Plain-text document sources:
☆ ☆ ☆
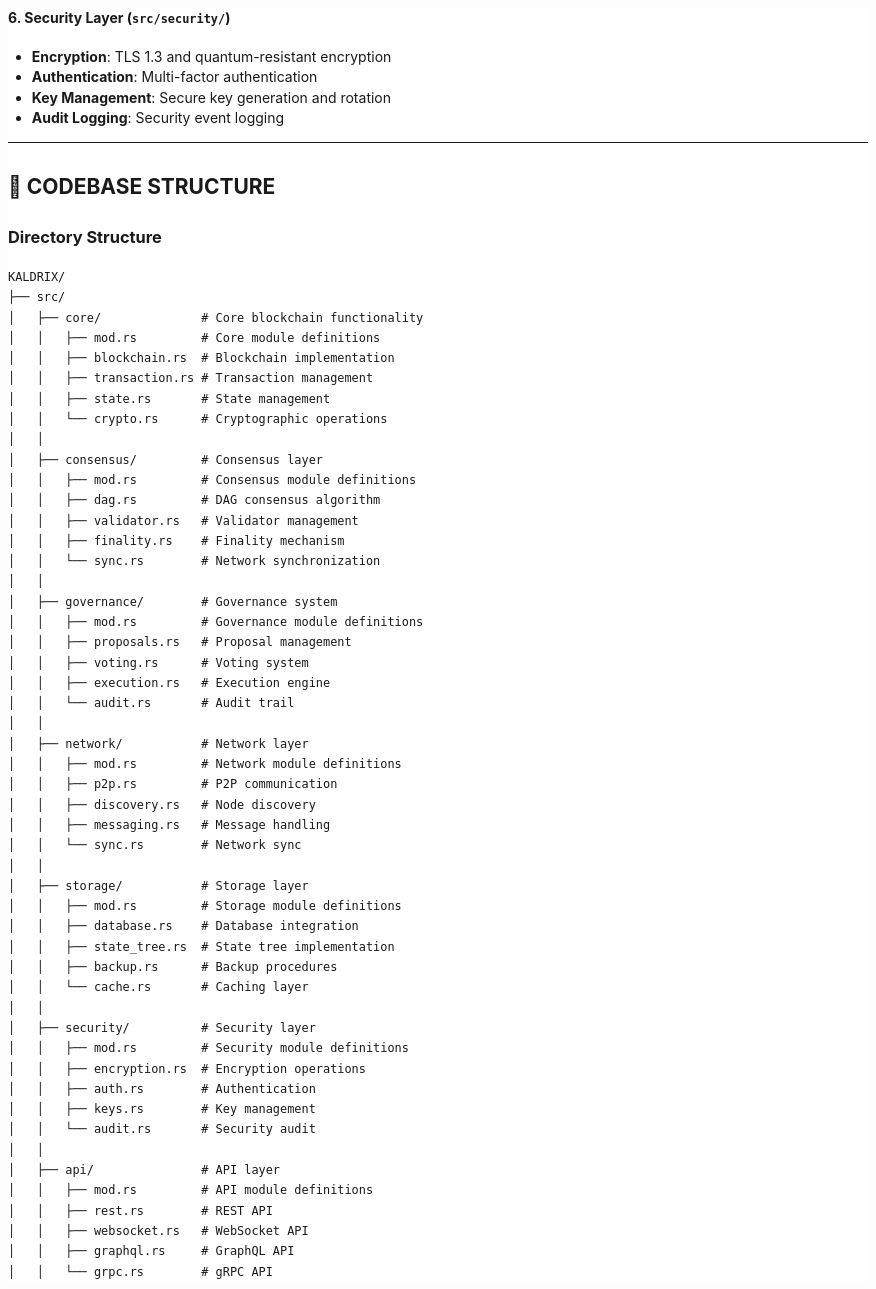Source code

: #### 6. Security Layer (`src/security/`)
- **Encryption**: TLS 1.3 and quantum-resistant encryption
- **Authentication**: Multi-factor authentication
- **Key Management**: Secure key generation and rotation
- **Audit Logging**: Security event logging

---

## 📁 CODEBASE STRUCTURE

### Directory Structure

```
KALDRIX/
├── src/
│   ├── core/              # Core blockchain functionality
│   │   ├── mod.rs         # Core module definitions
│   │   ├── blockchain.rs  # Blockchain implementation
│   │   ├── transaction.rs # Transaction management
│   │   ├── state.rs       # State management
│   │   └── crypto.rs      # Cryptographic operations
│   │
│   ├── consensus/         # Consensus layer
│   │   ├── mod.rs         # Consensus module definitions
│   │   ├── dag.rs         # DAG consensus algorithm
│   │   ├── validator.rs   # Validator management
│   │   ├── finality.rs    # Finality mechanism
│   │   └── sync.rs        # Network synchronization
│   │
│   ├── governance/        # Governance system
│   │   ├── mod.rs         # Governance module definitions
│   │   ├── proposals.rs   # Proposal management
│   │   ├── voting.rs      # Voting system
│   │   ├── execution.rs   # Execution engine
│   │   └── audit.rs       # Audit trail
│   │
│   ├── network/           # Network layer
│   │   ├── mod.rs         # Network module definitions
│   │   ├── p2p.rs         # P2P communication
│   │   ├── discovery.rs   # Node discovery
│   │   ├── messaging.rs   # Message handling
│   │   └── sync.rs        # Network sync
│   │
│   ├── storage/           # Storage layer
│   │   ├── mod.rs         # Storage module definitions
│   │   ├── database.rs    # Database integration
│   │   ├── state_tree.rs  # State tree implementation
│   │   ├── backup.rs      # Backup procedures
│   │   └── cache.rs       # Caching layer
│   │
│   ├── security/          # Security layer
│   │   ├── mod.rs         # Security module definitions
│   │   ├── encryption.rs  # Encryption operations
│   │   ├── auth.rs        # Authentication
│   │   ├── keys.rs        # Key management
│   │   └── audit.rs       # Security audit
│   │
│   ├── api/               # API layer
│   │   ├── mod.rs         # API module definitions
│   │   ├── rest.rs        # REST API
│   │   ├── websocket.rs   # WebSocket API
│   │   ├── graphql.rs     # GraphQL API
│   │   └── grpc.rs        # gRPC API
```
☆ ☆ ☆
TASK STATEMENT:
Give every line above again exactly, omitting whatever pictures appear.

PROBLEM SOLUTION:
Source code

: #### 6. Security Layer (`src/security/`)
- **Encryption**: TLS 1.3 and quantum-resistant encryption
- **Authentication**: Multi-factor authentication
- **Key Management**: Secure key generation and rotation
- **Audit Logging**: Security event logging

---

## 📁 CODEBASE STRUCTURE

### Directory Structure

```
KALDRIX/
├── src/
│   ├── core/              # Core blockchain functionality
│   │   ├── mod.rs         # Core module definitions
│   │   ├── blockchain.rs  # Blockchain implementation
│   │   ├── transaction.rs # Transaction management
│   │   ├── state.rs       # State management
│   │   └── crypto.rs      # Cryptographic operations
│   │
│   ├── consensus/         # Consensus layer
│   │   ├── mod.rs         # Consensus module definitions
│   │   ├── dag.rs         # DAG consensus algorithm
│   │   ├── validator.rs   # Validator management
│   │   ├── finality.rs    # Finality mechanism
│   │   └── sync.rs        # Network synchronization
│   │
│   ├── governance/        # Governance system
│   │   ├── mod.rs         # Governance module definitions
│   │   ├── proposals.rs   # Proposal management
│   │   ├── voting.rs      # Voting system
│   │   ├── execution.rs   # Execution engine
│   │   └── audit.rs       # Audit trail
│   │
│   ├── network/           # Network layer
│   │   ├── mod.rs         # Network module definitions
│   │   ├── p2p.rs         # P2P communication
│   │   ├── discovery.rs   # Node discovery
│   │   ├── messaging.rs   # Message handling
│   │   └── sync.rs        # Network sync
│   │
│   ├── storage/           # Storage layer
│   │   ├── mod.rs         # Storage module definitions
│   │   ├── database.rs    # Database integration
│   │   ├── state_tree.rs  # State tree implementation
│   │   ├── backup.rs      # Backup procedures
│   │   └── cache.rs       # Caching layer
│   │
│   ├── security/          # Security layer
│   │   ├── mod.rs         # Security module definitions
│   │   ├── encryption.rs  # Encryption operations
│   │   ├── auth.rs        # Authentication
│   │   ├── keys.rs        # Key management
│   │   └── audit.rs       # Security audit
│   │
│   ├── api/               # API layer
│   │   ├── mod.rs         # API module definitions
│   │   ├── rest.rs        # REST API
│   │   ├── websocket.rs   # WebSocket API
│   │   ├── graphql.rs     # GraphQL API
│   │   └── grpc.rs        # gRPC API
```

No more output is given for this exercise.